# Afghanistan Charting the Violence



## tomahawk6 (17 Jan 2008)

http://www.longwarjournal.org/archives/2008/01/afghanistan_charting.php



> Afghanistan: Charting the violence in 2007
> By Bill Roggio
> January 13, 2008 1:37 AM
> 
> ...


----------



## Dog Walker (17 Jan 2008)

> "Our guys in the east, under Gen. Rodriguez, are doing a terrific job. They've got the [counterinsurgency] thing down pat," Gates said.






			
				tomahawk6 said:
			
		

> http://www.longwarjournal.org/archives/2008/01/afghanistan_charting.php
> 
> Kunar,………. Khost, Nangarhar, and Paktia provinces, all of which border Pakistan, experience the most Taliban-driven attacks in Afghanistan. Kunar, which borders Pakistan's Bajaur province, an al Qaeda command-and-control hub, is Afghanistan's most dangerous province.

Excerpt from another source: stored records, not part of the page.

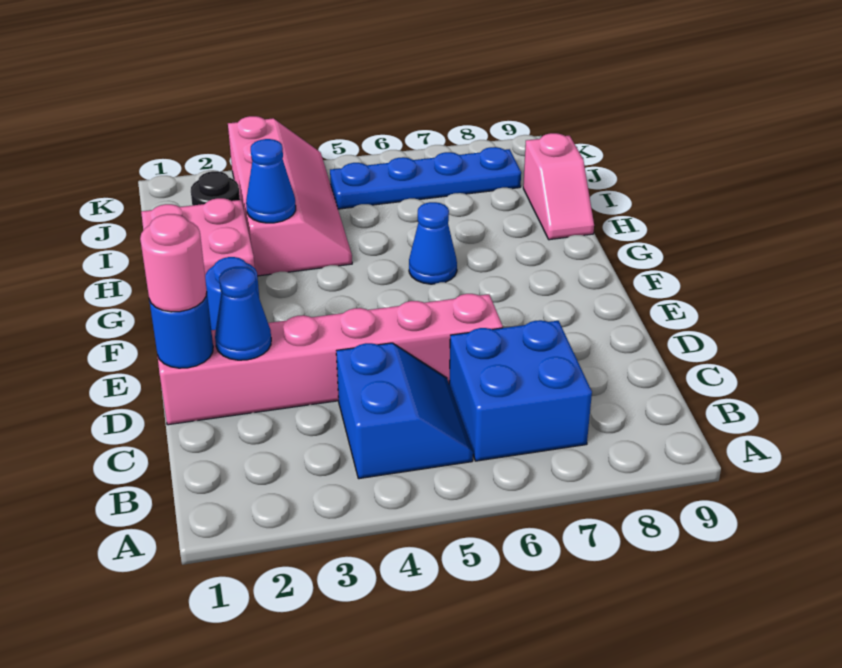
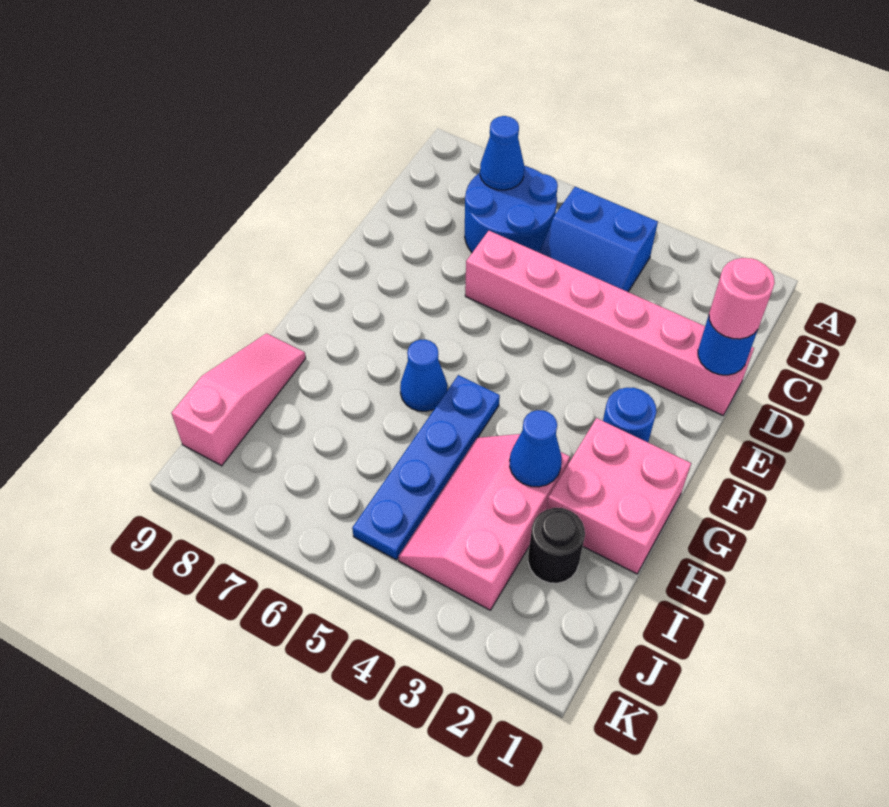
blue 2x2 slope [336,343,473,479] -> blue 2x2 slope turned to [539,187,658,292]
blue 2x2 brick [449,320,592,461] -> blue 2x2 round brick [465,166,558,253]
blue 1x1 cone [215,267,271,360] -> blue 1x1 cone moved to [480,116,524,190]
pink 2x4 slope [228,116,352,276] -> pink 2x3 slope [399,434,570,610]
pink 1x2 slope [523,133,594,240] -> pink 1x3 slope [171,333,306,466]
blue 1x4 plate [330,147,521,209] -> blue 1x4 plate turned to [352,375,500,560]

Is the area where the US has the counterinsurgency thing down pat?


----------



## tomahawk6 (17 Jan 2008)

Kanadahar had the most incidents of any province.

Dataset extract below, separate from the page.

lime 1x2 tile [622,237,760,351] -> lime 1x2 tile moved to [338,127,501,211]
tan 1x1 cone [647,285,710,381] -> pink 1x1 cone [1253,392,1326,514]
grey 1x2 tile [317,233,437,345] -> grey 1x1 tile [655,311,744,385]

Anti-Government Element incidents.


----------



## armyvern (17 Jan 2008)

Dog Walker said:
			
		

> Is the area where the US has the counterinsurgency thing down pat?



What's one got to do with the other?

Are you insinuating that it wouldn't be EVEN MORE dangerous without the US' counterinsurgency ops occuring there? Your second quote notes that these ARE the MOST dangerous areas. Does saying that infer the US is doing nothing there? How many insurgent attacks have been AVOIDED because of the US' COIN ops in these areas? Possibly hundreds -- you don't know and neither do I; I just know that the US is doing a fine job and I'm willing to respect that. 

Saying that they have something downpat does not mean no incidents occur. It means that they handle and deal with the incidents in an appropriate manner ...


----------



## pbi (19 Jan 2008)

> ... in an attempt to destabilize the Afghan government and force the Western governments to withdraw...




So...has either of these results actually been achieved?

Cheers


----------



## tomahawk6 (19 Jan 2008)

pbi said:
			
		

> So...has either of these results actually been achieved?
> 
> Cheers



They are sure giving it a try. The hotel attack shook alot folks up in Kabul. The taliban also seem to be focusing their attacks on the ANA as well.


----------